Understanding Russia’s SpyWar Against Our Election

There are Kremlin moles among us

In the latest twist in the evolving story of how Moscow and its spies interfered with America’s 2016 election cycle, U.S. intelligence has determined that RVladimir Putin himself was deeply involved in the secret operation to discredit the Democrats and Hillary Clinton.

According to NBC News, our Intelligence Community has “a high level of confidence” that Russia’s president ”personally directed how hacked material from Democrats was leaked and otherwise used.” Putin’s motivation was revenge, according to unnamed senior IC officials, since he despises Clinton, plus the Kremlin sought to create confusion in the United States to make us appear an unreliable ally and an ailing global power.

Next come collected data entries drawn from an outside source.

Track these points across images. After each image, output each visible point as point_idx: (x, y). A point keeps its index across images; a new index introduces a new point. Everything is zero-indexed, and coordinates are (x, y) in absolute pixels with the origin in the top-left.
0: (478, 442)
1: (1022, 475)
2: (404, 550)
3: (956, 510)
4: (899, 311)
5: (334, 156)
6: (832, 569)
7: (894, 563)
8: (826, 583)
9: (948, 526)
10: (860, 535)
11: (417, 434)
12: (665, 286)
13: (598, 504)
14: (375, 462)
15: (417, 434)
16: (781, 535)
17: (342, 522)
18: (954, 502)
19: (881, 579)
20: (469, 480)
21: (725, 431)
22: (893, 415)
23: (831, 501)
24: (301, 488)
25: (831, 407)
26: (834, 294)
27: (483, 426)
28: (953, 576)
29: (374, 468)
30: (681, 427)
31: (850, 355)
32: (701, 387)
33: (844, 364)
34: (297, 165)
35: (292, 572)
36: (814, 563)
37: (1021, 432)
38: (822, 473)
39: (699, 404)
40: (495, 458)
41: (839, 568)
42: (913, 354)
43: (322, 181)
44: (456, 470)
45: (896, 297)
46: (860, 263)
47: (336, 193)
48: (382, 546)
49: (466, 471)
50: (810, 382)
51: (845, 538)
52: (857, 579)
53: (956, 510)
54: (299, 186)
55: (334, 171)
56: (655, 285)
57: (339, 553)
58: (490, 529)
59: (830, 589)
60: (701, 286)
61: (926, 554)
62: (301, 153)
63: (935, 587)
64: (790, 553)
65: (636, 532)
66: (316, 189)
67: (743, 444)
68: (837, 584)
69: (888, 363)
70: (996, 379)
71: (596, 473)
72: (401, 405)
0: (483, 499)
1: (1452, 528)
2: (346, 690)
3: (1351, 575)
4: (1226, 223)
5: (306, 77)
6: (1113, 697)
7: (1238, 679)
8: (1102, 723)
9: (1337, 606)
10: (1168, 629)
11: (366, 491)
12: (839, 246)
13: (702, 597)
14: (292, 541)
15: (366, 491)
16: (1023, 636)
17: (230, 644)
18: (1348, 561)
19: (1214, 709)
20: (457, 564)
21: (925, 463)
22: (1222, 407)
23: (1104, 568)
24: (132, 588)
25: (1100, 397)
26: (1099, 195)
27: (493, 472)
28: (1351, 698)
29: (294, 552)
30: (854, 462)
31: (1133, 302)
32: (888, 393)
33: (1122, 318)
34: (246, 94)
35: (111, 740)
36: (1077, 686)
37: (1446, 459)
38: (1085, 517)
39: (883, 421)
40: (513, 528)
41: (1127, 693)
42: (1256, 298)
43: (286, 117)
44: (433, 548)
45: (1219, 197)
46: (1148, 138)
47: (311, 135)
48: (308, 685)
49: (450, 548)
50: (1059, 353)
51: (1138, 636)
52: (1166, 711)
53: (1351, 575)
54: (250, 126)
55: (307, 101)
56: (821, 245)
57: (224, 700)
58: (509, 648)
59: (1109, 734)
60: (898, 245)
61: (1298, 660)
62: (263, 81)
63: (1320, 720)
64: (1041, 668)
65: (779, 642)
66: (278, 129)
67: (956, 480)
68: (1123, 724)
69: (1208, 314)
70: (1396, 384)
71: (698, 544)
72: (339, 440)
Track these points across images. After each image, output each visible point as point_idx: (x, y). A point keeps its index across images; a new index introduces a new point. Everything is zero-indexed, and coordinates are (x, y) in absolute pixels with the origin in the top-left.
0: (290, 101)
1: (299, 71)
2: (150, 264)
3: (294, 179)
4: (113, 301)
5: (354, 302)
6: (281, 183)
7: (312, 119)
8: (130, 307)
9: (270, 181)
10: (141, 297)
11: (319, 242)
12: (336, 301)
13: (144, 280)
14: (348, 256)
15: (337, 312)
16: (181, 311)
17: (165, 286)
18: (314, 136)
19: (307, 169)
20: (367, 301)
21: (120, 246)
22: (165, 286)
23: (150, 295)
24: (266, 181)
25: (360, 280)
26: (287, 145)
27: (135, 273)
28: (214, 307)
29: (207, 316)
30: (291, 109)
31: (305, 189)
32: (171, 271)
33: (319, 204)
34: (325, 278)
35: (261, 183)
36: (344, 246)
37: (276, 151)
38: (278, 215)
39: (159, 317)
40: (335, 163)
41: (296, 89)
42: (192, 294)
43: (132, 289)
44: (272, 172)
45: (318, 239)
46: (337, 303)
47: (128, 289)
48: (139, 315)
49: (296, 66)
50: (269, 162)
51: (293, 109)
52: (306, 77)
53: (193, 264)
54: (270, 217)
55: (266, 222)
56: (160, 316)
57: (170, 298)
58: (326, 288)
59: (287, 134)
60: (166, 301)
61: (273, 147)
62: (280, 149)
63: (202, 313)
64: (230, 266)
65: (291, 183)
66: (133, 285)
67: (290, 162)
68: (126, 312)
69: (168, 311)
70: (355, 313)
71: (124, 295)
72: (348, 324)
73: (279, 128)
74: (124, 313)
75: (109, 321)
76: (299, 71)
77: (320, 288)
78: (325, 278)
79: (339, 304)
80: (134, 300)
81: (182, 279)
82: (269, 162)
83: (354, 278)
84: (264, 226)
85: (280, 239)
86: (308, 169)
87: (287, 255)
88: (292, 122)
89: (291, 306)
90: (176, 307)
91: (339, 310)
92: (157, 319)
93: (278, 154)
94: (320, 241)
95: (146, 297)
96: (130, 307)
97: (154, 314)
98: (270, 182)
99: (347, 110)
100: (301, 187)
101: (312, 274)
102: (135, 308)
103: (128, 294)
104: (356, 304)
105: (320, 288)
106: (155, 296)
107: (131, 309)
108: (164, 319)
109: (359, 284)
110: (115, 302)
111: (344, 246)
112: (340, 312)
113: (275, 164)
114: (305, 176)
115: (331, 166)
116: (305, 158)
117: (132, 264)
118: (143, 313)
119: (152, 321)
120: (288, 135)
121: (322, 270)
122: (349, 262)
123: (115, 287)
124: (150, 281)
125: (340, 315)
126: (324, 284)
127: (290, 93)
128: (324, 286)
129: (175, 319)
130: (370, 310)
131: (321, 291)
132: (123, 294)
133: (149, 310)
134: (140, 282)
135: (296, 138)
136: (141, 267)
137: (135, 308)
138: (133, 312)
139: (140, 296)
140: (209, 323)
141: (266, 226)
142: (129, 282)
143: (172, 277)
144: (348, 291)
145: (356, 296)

To anybody acquainted with Putin and his Russia, this is entirely unsurprising. The Russian president grew up in the KGB and long worked in counterintelligence. To his core, Putin is a secret policeman, what Russians call a Chekist—a term worn with pride in the Kremlin. It’s an easy bet that Putin was briefed on this most special intelligence operation daily; it was very likely the first item in his morning briefing from Russia’s spy services, a quotidian event that Putin—unlike our president-elect—takes seriously.

For a former KGB officer, humiliating the hated Americans by disseminating the embarrassing emails of our top politicians is the summit of glee. The takedown of Clinton, Inc.—and no matter the reality, this is unquestionably how it’s being sold, with smiles all around, by Putin’s inner circle—was by any standard a very successful operation. A century hence, it seems likely that Moscow’s spies will rank this achievement among their “greats” like the TRUST operation and the Rosenbergs.

However, some salient facts about this secret Kremlin operation need to be understood. In the first place, there wasn’t much “hacking” going on here. Instead, most of the purloining of emails from top Democrats fell under normal 21st century signals intelligence operations of the kind done by Russia, the United States, and pretty much every technically advanced country on earth. Everybody spies—among adults this isn’t a controversial statement.